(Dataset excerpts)
"""

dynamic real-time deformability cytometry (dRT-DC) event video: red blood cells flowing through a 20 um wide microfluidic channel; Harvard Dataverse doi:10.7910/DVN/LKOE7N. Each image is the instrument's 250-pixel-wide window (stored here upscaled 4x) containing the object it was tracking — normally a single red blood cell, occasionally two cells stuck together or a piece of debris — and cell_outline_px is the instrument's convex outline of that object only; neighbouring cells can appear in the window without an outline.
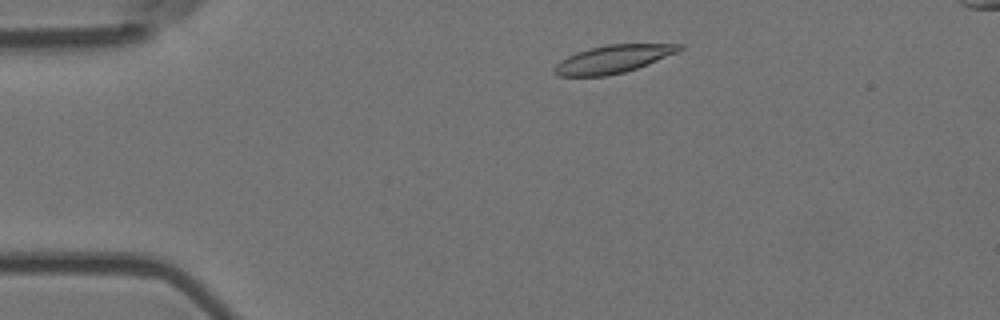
{"species": "Egyptian fruit bat (a non-hibernating species)", "species_latin": "Rousettus aegyptiacus", "temperature_condition": "room temperature", "stored_images_in_passage": 50, "camera_frame_rate_fps": 3000, "um_per_image_px": 0.085, "animal": {"sex": "female"}, "frame": {"image": 1, "passage_image": 5, "time_ms": 1.333, "image_size_px": [1000, 320], "cell_outline_px": [[684, 48], [676, 52], [636, 68], [624, 72], [608, 76], [560, 76], [552, 72], [552, 68], [560, 60], [576, 52], [588, 48], [608, 44], [684, 44]], "centroid_in_image_um": [52.04, 5.02], "position_along_channel_um": 33.0, "area_um2": 20.17}}
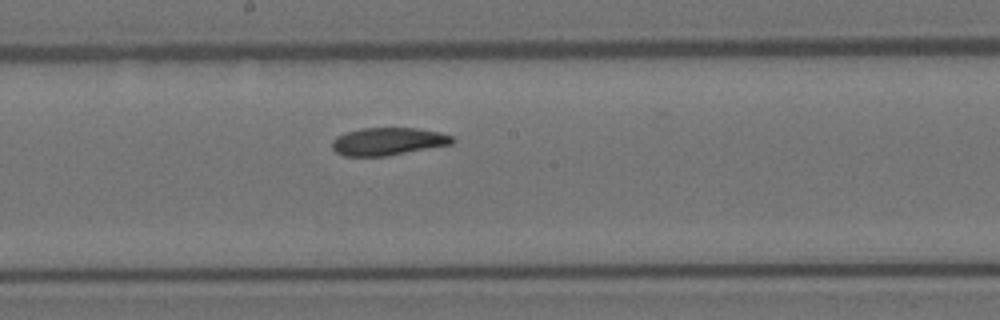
{"frame": {"image": 2, "passage_image": 24, "time_ms": 7.667, "image_size_px": [1000, 320], "cell_outline_px": [[456, 140], [452, 144], [384, 156], [344, 156], [336, 152], [332, 148], [332, 140], [336, 136], [360, 128], [416, 128], [440, 132], [452, 136]], "centroid_in_image_um": [32.97, 12.01], "position_along_channel_um": 215.2, "area_um2": 19.31}}
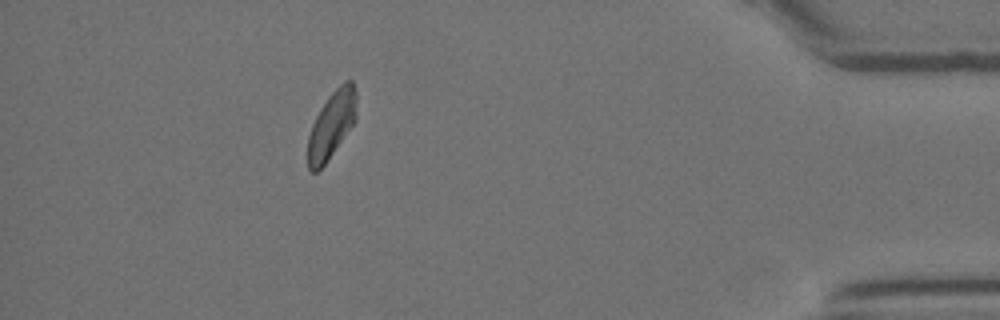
{"frame": {"image": 3, "passage_image": 44, "time_ms": 14.333, "image_size_px": [1000, 320], "cell_outline_px": [[356, 120], [324, 164], [316, 172], [312, 172], [308, 168], [308, 136], [312, 124], [320, 108], [328, 96], [344, 80], [352, 80], [356, 92]], "centroid_in_image_um": [28.19, 10.56], "position_along_channel_um": 407.0, "area_um2": 18.79}, "authors_computed_cell_mechanics": {"area_um2": 19.9121, "velocity_mm_per_s": 3.6404, "shape_relaxation_time_tau1_ms": 9.6498, "shape_relaxation_time_tau2_ms": 10.2314, "deformation_change_tau1": 0.2071, "deformation_change_tau2": 0.1789}}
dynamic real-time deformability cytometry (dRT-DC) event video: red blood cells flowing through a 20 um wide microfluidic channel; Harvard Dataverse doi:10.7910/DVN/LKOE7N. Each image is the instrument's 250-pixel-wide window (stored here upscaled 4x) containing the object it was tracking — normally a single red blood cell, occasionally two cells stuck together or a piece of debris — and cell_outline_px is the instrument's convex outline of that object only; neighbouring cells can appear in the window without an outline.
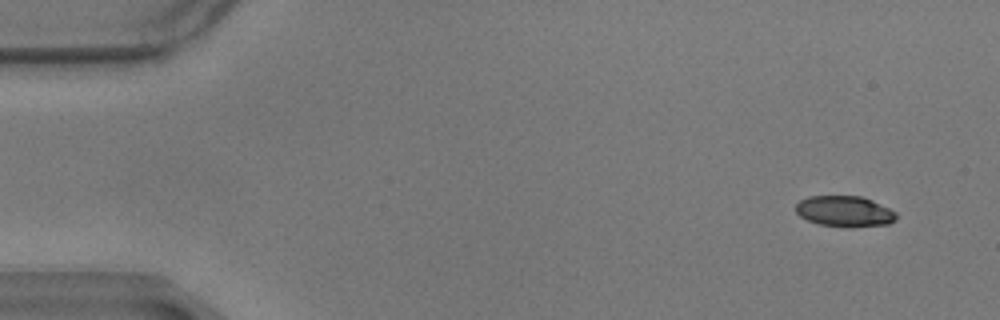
{"species": "common noctule bat (a hibernating species)", "species_latin": "Nyctalus noctula", "temperature_condition": "warm", "stored_images_in_passage": 11, "camera_frame_rate_fps": 3000, "um_per_image_px": 0.085, "animal": {"sex": "male", "body_mass_g": 17.9}, "frame": {"image": 1, "passage_image": 3, "time_ms": 0.667, "image_size_px": [1000, 320], "cell_outline_px": [[896, 220], [888, 224], [820, 224], [808, 220], [800, 216], [796, 212], [796, 204], [800, 200], [808, 196], [860, 196], [872, 200], [896, 212]], "centroid_in_image_um": [71.75, 17.9], "position_along_channel_um": 13.2, "area_um2": 17.11}}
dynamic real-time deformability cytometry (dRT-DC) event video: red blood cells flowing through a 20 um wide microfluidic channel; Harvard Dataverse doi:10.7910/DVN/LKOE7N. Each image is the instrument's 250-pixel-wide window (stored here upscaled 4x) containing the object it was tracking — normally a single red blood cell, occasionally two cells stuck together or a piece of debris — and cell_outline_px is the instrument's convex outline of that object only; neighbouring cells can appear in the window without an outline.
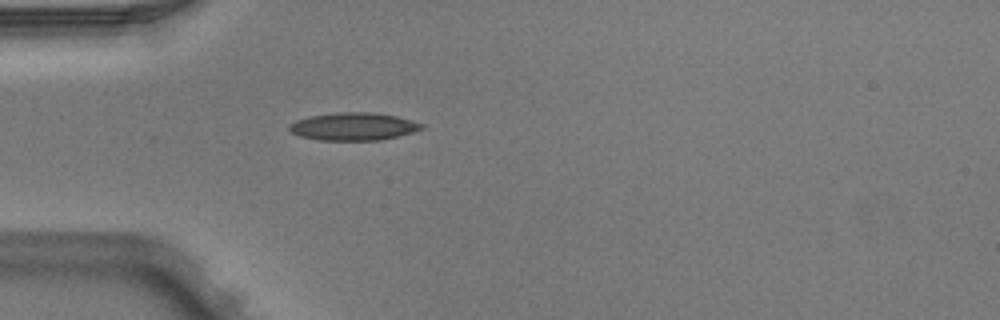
{"species": "Egyptian fruit bat (a non-hibernating species)", "species_latin": "Rousettus aegyptiacus", "temperature_condition": "warm", "stored_images_in_passage": 5, "camera_frame_rate_fps": 3000, "um_per_image_px": 0.085, "animal": {"sex": "male"}, "frame": {"image": 1, "passage_image": 5, "time_ms": 1.333, "image_size_px": [1000, 320], "cell_outline_px": [[424, 128], [412, 132], [380, 140], [320, 140], [300, 136], [292, 132], [288, 128], [288, 124], [296, 120], [308, 116], [336, 112], [372, 112], [396, 116], [412, 120], [424, 124]], "centroid_in_image_um": [30.02, 10.74], "position_along_channel_um": 55.0, "area_um2": 21.39}}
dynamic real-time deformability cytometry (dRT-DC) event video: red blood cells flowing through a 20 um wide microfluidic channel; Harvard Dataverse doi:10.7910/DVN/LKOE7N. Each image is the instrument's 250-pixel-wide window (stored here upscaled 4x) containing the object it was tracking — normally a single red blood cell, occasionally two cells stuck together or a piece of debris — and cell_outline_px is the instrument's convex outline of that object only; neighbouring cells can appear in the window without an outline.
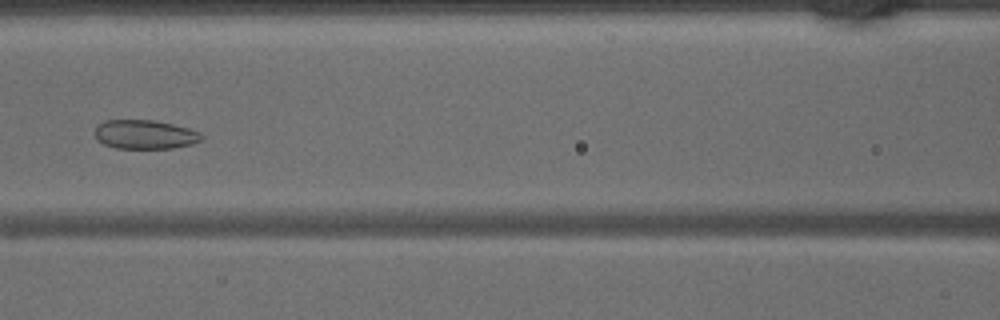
{"species": "common noctule bat (a hibernating species)", "species_latin": "Nyctalus noctula", "temperature_condition": "warm", "stored_images_in_passage": 32, "camera_frame_rate_fps": 3000, "um_per_image_px": 0.085, "animal": {"sex": "male", "body_mass_g": 15.6}, "frame": {"image": 1, "passage_image": 7, "time_ms": 2.0, "image_size_px": [1000, 320], "cell_outline_px": [[204, 136], [200, 140], [192, 144], [172, 148], [116, 148], [104, 144], [96, 140], [92, 132], [104, 120], [152, 120], [172, 124], [188, 128], [200, 132]], "centroid_in_image_um": [12.28, 11.43], "position_along_channel_um": 154.3, "area_um2": 18.09}}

"""

WHAT YOU ARE ASKED TO DO:
Leaving the pictures aside, transcribe the entire listing exactly.

TASK OUTPUT:
dynamic real-time deformability cytometry (dRT-DC) event video: red blood cells flowing through a 20 um wide microfluidic channel; Harvard Dataverse doi:10.7910/DVN/LKOE7N. Each image is the instrument's 250-pixel-wide window (stored here upscaled 4x) containing the object it was tracking — normally a single red blood cell, occasionally two cells stuck together or a piece of debris — and cell_outline_px is the instrument's convex outline of that object only; neighbouring cells can appear in the window without an outline.
{"species": "Egyptian fruit bat (a non-hibernating species)", "species_latin": "Rousettus aegyptiacus", "temperature_condition": "room temperature", "stored_images_in_passage": 50, "camera_frame_rate_fps": 3000, "um_per_image_px": 0.085, "animal": {"sex": "female"}, "frame": {"image": 1, "passage_image": 5, "time_ms": 1.333, "image_size_px": [1000, 320], "cell_outline_px": [[684, 48], [676, 52], [636, 68], [624, 72], [608, 76], [560, 76], [552, 72], [552, 68], [560, 60], [576, 52], [588, 48], [608, 44], [684, 44]], "centroid_in_image_um": [52.04, 5.02], "position_along_channel_um": 33.0, "area_um2": 20.17}}
{"frame": {"image": 2, "passage_image": 24, "time_ms": 7.667, "image_size_px": [1000, 320], "cell_outline_px": [[456, 140], [452, 144], [384, 156], [344, 156], [336, 152], [332, 148], [332, 140], [336, 136], [360, 128], [416, 128], [440, 132], [452, 136]], "centroid_in_image_um": [32.97, 12.01], "position_along_channel_um": 215.2, "area_um2": 19.31}}
{"frame": {"image": 3, "passage_image": 44, "time_ms": 14.333, "image_size_px": [1000, 320], "cell_outline_px": [[356, 120], [324, 164], [316, 172], [312, 172], [308, 168], [308, 136], [312, 124], [320, 108], [328, 96], [344, 80], [352, 80], [356, 92]], "centroid_in_image_um": [28.19, 10.56], "position_along_channel_um": 407.0, "area_um2": 18.79}, "authors_computed_cell_mechanics": {"area_um2": 19.9121, "velocity_mm_per_s": 3.6404, "shape_relaxation_time_tau1_ms": 9.6498, "shape_relaxation_time_tau2_ms": 10.2314, "deformation_change_tau1": 0.2071, "deformation_change_tau2": 0.1789}}
dynamic real-time deformability cytometry (dRT-DC) event video: red blood cells flowing through a 20 um wide microfluidic channel; Harvard Dataverse doi:10.7910/DVN/LKOE7N. Each image is the instrument's 250-pixel-wide window (stored here upscaled 4x) containing the object it was tracking — normally a single red blood cell, occasionally two cells stuck together or a piece of debris — and cell_outline_px is the instrument's convex outline of that object only; neighbouring cells can appear in the window without an outline.
{"species": "common noctule bat (a hibernating species)", "species_latin": "Nyctalus noctula", "temperature_condition": "warm", "stored_images_in_passage": 11, "camera_frame_rate_fps": 3000, "um_per_image_px": 0.085, "animal": {"sex": "male", "body_mass_g": 17.9}, "frame": {"image": 1, "passage_image": 3, "time_ms": 0.667, "image_size_px": [1000, 320], "cell_outline_px": [[896, 220], [888, 224], [820, 224], [808, 220], [800, 216], [796, 212], [796, 204], [800, 200], [808, 196], [860, 196], [872, 200], [896, 212]], "centroid_in_image_um": [71.75, 17.9], "position_along_channel_um": 13.2, "area_um2": 17.11}}
dynamic real-time deformability cytometry (dRT-DC) event video: red blood cells flowing through a 20 um wide microfluidic channel; Harvard Dataverse doi:10.7910/DVN/LKOE7N. Each image is the instrument's 250-pixel-wide window (stored here upscaled 4x) containing the object it was tracking — normally a single red blood cell, occasionally two cells stuck together or a piece of debris — and cell_outline_px is the instrument's convex outline of that object only; neighbouring cells can appear in the window without an outline.
{"species": "Egyptian fruit bat (a non-hibernating species)", "species_latin": "Rousettus aegyptiacus", "temperature_condition": "warm", "stored_images_in_passage": 5, "camera_frame_rate_fps": 3000, "um_per_image_px": 0.085, "animal": {"sex": "male"}, "frame": {"image": 1, "passage_image": 5, "time_ms": 1.333, "image_size_px": [1000, 320], "cell_outline_px": [[424, 128], [412, 132], [380, 140], [320, 140], [300, 136], [292, 132], [288, 128], [288, 124], [296, 120], [308, 116], [336, 112], [372, 112], [396, 116], [412, 120], [424, 124]], "centroid_in_image_um": [30.02, 10.74], "position_along_channel_um": 55.0, "area_um2": 21.39}}
dynamic real-time deformability cytometry (dRT-DC) event video: red blood cells flowing through a 20 um wide microfluidic channel; Harvard Dataverse doi:10.7910/DVN/LKOE7N. Each image is the instrument's 250-pixel-wide window (stored here upscaled 4x) containing the object it was tracking — normally a single red blood cell, occasionally two cells stuck together or a piece of debris — and cell_outline_px is the instrument's convex outline of that object only; neighbouring cells can appear in the window without an outline.
{"species": "common noctule bat (a hibernating species)", "species_latin": "Nyctalus noctula", "temperature_condition": "warm", "stored_images_in_passage": 32, "camera_frame_rate_fps": 3000, "um_per_image_px": 0.085, "animal": {"sex": "male", "body_mass_g": 15.6}, "frame": {"image": 1, "passage_image": 7, "time_ms": 2.0, "image_size_px": [1000, 320], "cell_outline_px": [[204, 136], [200, 140], [192, 144], [172, 148], [116, 148], [104, 144], [96, 140], [92, 132], [104, 120], [152, 120], [172, 124], [188, 128], [200, 132]], "centroid_in_image_um": [12.28, 11.43], "position_along_channel_um": 154.3, "area_um2": 18.09}}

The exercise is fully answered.